Page images and extracted text
● ● ● ● ●

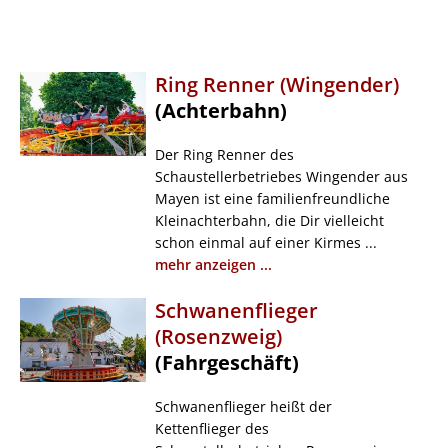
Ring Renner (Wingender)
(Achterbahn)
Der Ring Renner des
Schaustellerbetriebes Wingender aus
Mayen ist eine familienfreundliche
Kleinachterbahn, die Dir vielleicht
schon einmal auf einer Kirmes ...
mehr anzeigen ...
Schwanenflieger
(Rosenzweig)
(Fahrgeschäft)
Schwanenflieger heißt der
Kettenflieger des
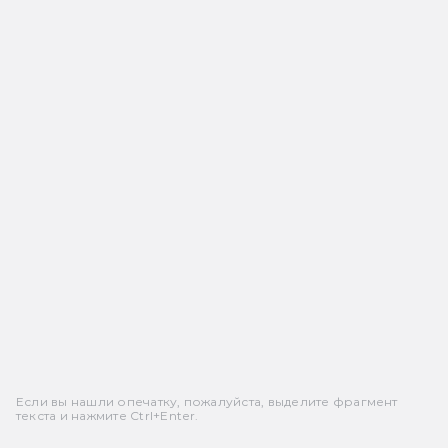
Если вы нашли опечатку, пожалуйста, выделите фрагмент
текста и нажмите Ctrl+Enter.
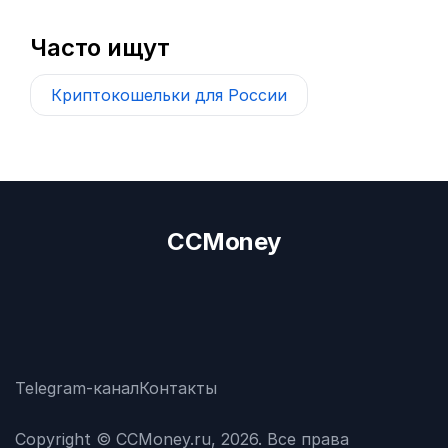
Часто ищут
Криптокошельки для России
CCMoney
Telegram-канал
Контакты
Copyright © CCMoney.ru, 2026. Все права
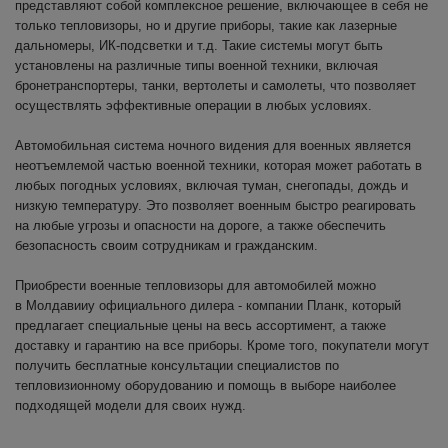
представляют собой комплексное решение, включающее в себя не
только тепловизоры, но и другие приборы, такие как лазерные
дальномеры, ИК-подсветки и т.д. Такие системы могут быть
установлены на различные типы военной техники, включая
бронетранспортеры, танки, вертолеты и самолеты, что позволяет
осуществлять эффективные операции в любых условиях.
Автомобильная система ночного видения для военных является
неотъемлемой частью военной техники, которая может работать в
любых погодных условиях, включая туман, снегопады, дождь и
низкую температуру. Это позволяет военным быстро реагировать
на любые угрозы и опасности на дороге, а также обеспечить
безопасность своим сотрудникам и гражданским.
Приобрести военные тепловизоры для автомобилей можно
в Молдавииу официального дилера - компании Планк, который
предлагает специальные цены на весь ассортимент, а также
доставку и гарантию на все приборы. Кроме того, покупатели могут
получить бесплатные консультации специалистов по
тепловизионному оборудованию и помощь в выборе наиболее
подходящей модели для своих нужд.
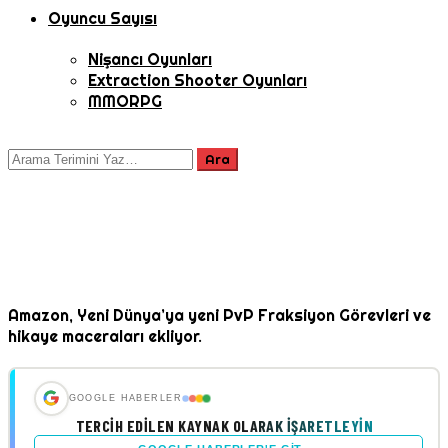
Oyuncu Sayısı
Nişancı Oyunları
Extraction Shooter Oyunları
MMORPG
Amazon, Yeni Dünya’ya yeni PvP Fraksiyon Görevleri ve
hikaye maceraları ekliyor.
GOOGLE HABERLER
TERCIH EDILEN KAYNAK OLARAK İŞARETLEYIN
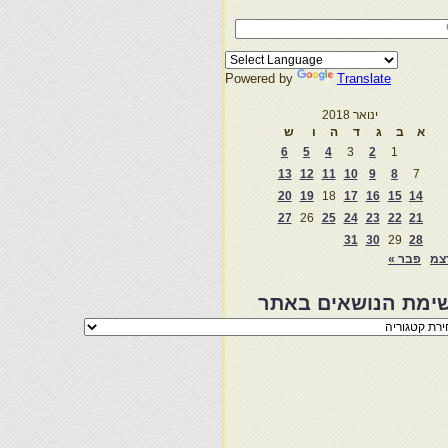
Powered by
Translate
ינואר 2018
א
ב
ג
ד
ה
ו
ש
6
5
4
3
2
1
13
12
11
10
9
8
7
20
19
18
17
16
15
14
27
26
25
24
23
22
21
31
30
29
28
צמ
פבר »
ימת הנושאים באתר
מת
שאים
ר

● ● ● ● ●

TASK OBJECTIVE:
All that is needed is a number: how many lines in the data above contain the string "позволяет".

RESULT OF THIS TASK:
2